Fast thinking is our standard mode of perception. Nobel prize laureate Daniel Kahneman has proven that it functions faultless in a totally familiar environment - but only there. All projects that aren't absolute routine for all actors demand the opposite mode of thought. That's why novel projects require slow thinking! And slow thinking is calm thinking. Through principles and techniques of “calm information analysis” you can help every project group to think in agile ways and make unbiased decisions. Read here what it takes and why it matters.
How our perception works
In his bestseller “Thinking, Fast and Slow,” economics Nobel Prize winner Daniel Kahneman describes the dichotomy between two different “systems” of thinking:
- System 1: quick, intuitive, unconscious
- System 2: slow, reflective
Kahneman explains the interplay between the two thinking systems using a newspaper editing analogy. In one room sit super-eager tireless editors who spew out every item unchecked – regardless of whether it's fact or fake (system 1). In the neighboring room sits an extremely lazy chief editor (system 2). He slumps in his chair and lets the editors make it easy for him. It takes something big to wake him up: a great discrepancy, something that doesn't fit the picture at all. Only then does he get active and asks what the editors are doing.

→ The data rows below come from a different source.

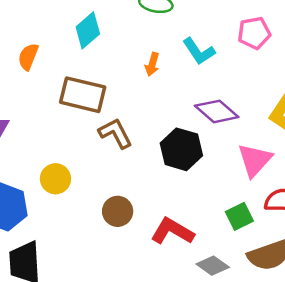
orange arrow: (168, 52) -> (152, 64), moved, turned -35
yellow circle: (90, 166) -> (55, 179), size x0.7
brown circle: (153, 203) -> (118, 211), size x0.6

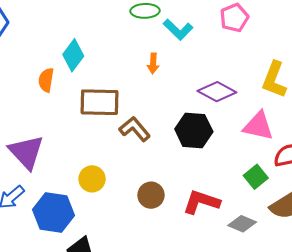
cyan diamond: (88, 30) -> (73, 55), moved
cyan L-shape: (199, 51) -> (178, 30), moved
pink triangle: (255, 160) -> (258, 126), turned -48

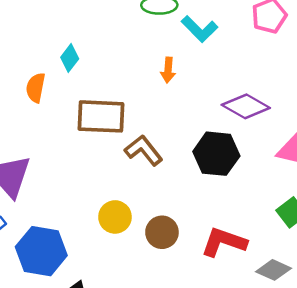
cyan diamond: (73, 55) -> (70, 58), size x0.7
yellow circle: (92, 179) -> (115, 217), moved

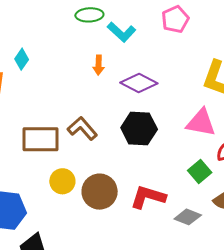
purple diamond: (246, 106) -> (139, 83), moved
brown rectangle: (101, 116) -> (41, 139), moved
brown circle: (162, 232) -> (100, 192), size x1.4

According to Kahneman, “fast thinking” is comparable to “unconscious reasoning” and “gut feeling decisions.” It is our standard mode, our perception's permanent operating status! That is important to grasp: fast thinking is neither bad nor good – it is simply what we always and ordinarily do. So the question isn't whether we think slow or fast; rather, it is how often we manage to think slow AND fast – and in which situations we should activate our “slow thinking” in order to avoid grave mistakes in our perception.
All projects that aren't absolutely routine for all the actors require slow thinking. Otherwise undesirable effects crop up. The most dramatic are unproductive discussions that sap our strength or decisions that are only mediocre or even completely out of touch with reality.
According to Kahneman, is the individual person largely blind to his or her own intuitive perception. A heterogenous group of people has, however, the potential to identify fast, intuitive thinking and minimize the undesirable effects.
“Slow thinking in Projects” doesn't take long
As a general rule it takes even less time than the usual procedures. This is because our customary thinking mode – fast thinking – regularly drives us toward selective perception and thus into time-wasting discussions. Slow thinking tries to use the time more effectively – through systematic and calm information analysis. So slow thinking is therefore not a snail, but is much more like a hedgehog. Fast thinking is rather comparable in this image to the hare (Grimm “The Hedgehog and the Hare”), who sets off at high speed but still loses the race. At least, that is the case for every challenging project. So introduce slow thinking into your projects. The simplest way to achieve this is described in our manifesto“.
A practical guide to slow thinking in projects
Slow thinking begins with oneself. Slow thinking is counter-intuitive – it's not what we ordinarily do. Thus a conscious change is needed for slow thinking. This change means for us as project leaders first and foremost working on ourselves. This work comprises four levels:
1. CORE ATTITUDE
Make "I don't know" your core attitude.
Slow thinking is the mode of thought of anybody who is interested in true knowledge. It is the core attitude of researchers and designers. Therefore, if you really want to take great decisions, slow thinking demands “I don't know” as core attitude of yourself. It is NOT about the attitude of others. This in turn demands courage and self-reflection. “I don't know” as starting position enables me to look critically at the assumptions behind my own intuition and embark on an open, honest, and persistent search for information.
2. BEFORE A PROJECT
Assess the “novelty of the project” from the perspective of the project actors.
The “I don't know” attitude should first lead you to find out whether a project is actually familiar or unfamiliar. Because even when a project seems routine and quotidian to you as an experienced project leader, that may not be true for everyone else involved in the project. You simply don't know and therefore you should find out.
3. BEFORE A MEETING
Practice patience and openness
What that means is keeping still, and especially deferring detailed content planning and organization until you've shared thoughts with the essential project players. Become conscious of your assumptions –and evaluate them consciously as “preconceptions”! Be ready to let them go for a shared understanding.
4. IN A MEETING
Break the usual conversational patters to reach better decisions
Apply the three phases of slow thinking in a meeting
— Divergent thinking (=beginning)
— Change of perspective (=middle)
— Convergent thinking (=end)
These three phases are comparable in structure to creative thinking processes or participatory decision making processes and help people to think better together.